OGDEN — The COVID-19 case count keeps spiking in Weber and Davis counties, as in Utah as a whole, and local health officials point to people increasingly mixing in public and with others at work.

“We feel this is because of larger gatherings and increased activities,” said Weber-Morgan Health Department Director Brian Bennion. The new case count in Weber and Morgan counties for the week ending last Saturday totaled 132, up from 120 the week before and a new high. The figure reached 204 in Davis County, up from 109 the week before and also a new high.

Most cases stem from worksite and household contacts, Bennion said, but he also noted “a couple” of incidents related to team sports, though it’s not clear they resulted in new occurrences. “For health privacy reasons, we will not be commenting further except to say that public health has contacted those involved to let them know they have been exposed and that they should monitor their symptoms and stay home for 14 days,” Bennion said.

Trevor Warner, spokesman in the Davis County Health Department, attributed the increased case count to exhaustion among the public in taking precautions to guard against COVID-19’s spread. “People are tired of living cautiously and they want to get back to living their normal lives and kids want to get back to playing sports and hanging out with friends. All of the large gatherings we are seeing are proving to be quite problematic because people are not following the guidelines we have issued about wearing masks and keeping a physical distance from each other,” Warner said.

Angela Dunn, the Utah state epidemiologist, warned in a memo publicly released Monday that the state may need to reimpose certain restrictions meant to prevent the spread of the coronavirus given rising case numbers. If numbers don’t level off, she cautioned, the state may have to move from the “low risk” or yellow phase of COVID-19 guidelines to the “moderate risk” or orange phase. Similarly, Warner warned things will get worse unless the public pays closer attention to recommendations about using face coverings and keeping physically distant from others to guard against COVID-19.

“We are in the ‘acceleration phase’ of this virus and if people don’t follow these guidelines, we’re expecting the numbers to keep increasing,” Warner said.
************
Work to complete: Pick up the news report on climbing COVID-19 case counts in Weber and Davis counties after its final sentence and carry it forward.

Source data:
************
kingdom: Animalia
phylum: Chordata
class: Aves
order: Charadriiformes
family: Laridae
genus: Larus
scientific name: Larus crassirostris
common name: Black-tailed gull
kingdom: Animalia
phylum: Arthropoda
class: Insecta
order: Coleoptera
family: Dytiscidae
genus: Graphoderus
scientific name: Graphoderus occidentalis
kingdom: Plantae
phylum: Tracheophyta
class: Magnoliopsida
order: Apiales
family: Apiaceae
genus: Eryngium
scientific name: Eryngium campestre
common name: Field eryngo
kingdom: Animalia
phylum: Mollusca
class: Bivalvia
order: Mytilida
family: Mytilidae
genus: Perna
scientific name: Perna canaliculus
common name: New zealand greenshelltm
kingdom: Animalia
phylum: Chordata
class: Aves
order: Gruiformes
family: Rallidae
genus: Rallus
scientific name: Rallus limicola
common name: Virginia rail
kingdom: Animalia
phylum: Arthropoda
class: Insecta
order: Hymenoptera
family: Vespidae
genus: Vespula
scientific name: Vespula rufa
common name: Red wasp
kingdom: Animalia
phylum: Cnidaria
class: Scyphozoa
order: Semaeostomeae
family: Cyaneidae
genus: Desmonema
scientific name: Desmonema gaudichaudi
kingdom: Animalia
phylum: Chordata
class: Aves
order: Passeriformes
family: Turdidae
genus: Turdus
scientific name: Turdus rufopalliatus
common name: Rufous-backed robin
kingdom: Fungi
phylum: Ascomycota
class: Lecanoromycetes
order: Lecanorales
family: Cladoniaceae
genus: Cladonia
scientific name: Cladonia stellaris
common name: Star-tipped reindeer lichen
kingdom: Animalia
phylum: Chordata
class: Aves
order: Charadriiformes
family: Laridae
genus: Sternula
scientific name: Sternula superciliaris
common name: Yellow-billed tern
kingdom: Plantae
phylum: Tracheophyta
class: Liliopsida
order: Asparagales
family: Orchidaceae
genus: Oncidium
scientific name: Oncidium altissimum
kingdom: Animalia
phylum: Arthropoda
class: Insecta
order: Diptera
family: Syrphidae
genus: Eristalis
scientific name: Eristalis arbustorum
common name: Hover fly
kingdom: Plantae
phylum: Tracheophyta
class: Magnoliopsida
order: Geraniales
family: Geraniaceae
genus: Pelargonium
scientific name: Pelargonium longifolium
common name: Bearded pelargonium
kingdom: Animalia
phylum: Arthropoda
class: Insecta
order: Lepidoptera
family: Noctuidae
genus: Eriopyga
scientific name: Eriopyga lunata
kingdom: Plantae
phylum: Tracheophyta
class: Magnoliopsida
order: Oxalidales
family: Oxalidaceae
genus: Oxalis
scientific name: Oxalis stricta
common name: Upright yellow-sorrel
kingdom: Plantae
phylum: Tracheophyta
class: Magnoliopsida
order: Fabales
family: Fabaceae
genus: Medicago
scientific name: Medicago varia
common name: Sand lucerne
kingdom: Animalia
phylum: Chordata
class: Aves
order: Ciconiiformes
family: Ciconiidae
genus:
************
Task answer:
In Weber County, the new case count has increased from 19 for the week ending May 2 to 96 for the week ending June 6 to the latest weekly figure through Saturday of 132. In Davis County, the new cases have increased from 26 for the week ending May 2 to 81 for the week ending June 6 to 204 for the week ending Saturday.

The rising numbers notwithstanding, reps from the MountainStar and Intermountain Healthcare systems don’t report that things are getting out of control. MountainStar runs the Ogden Regional Medical Center in Washington Terrace while Intermountain runs McKay-Dee Hospital in Ogden and Layton Hospital in Layton.

“McKay-Dee and Layton hospitals have seen increased hospitalizations over the past three weeks, but it is at a manageable level. Intermountain Healthcare has been able to triage cases as a system where we assure that no one hospital is being overwhelmed right now,” said Brad Gillman, spokesperson for Intermountain, which operates several hospitals in Utah.

Even so, Dunn warned in the memo released Monday but written Friday that Intermountain could run out of conventional capacity in the intensive-care units at some hospitals in July.

MountainStar spokesperson Craig Bielik said the hospitalization rate at its facilities for COVID-19 patients remains fairly low. What’s more, its hospitals are prepared, with plenty of protective gear for healthcare workers and the needed expertise.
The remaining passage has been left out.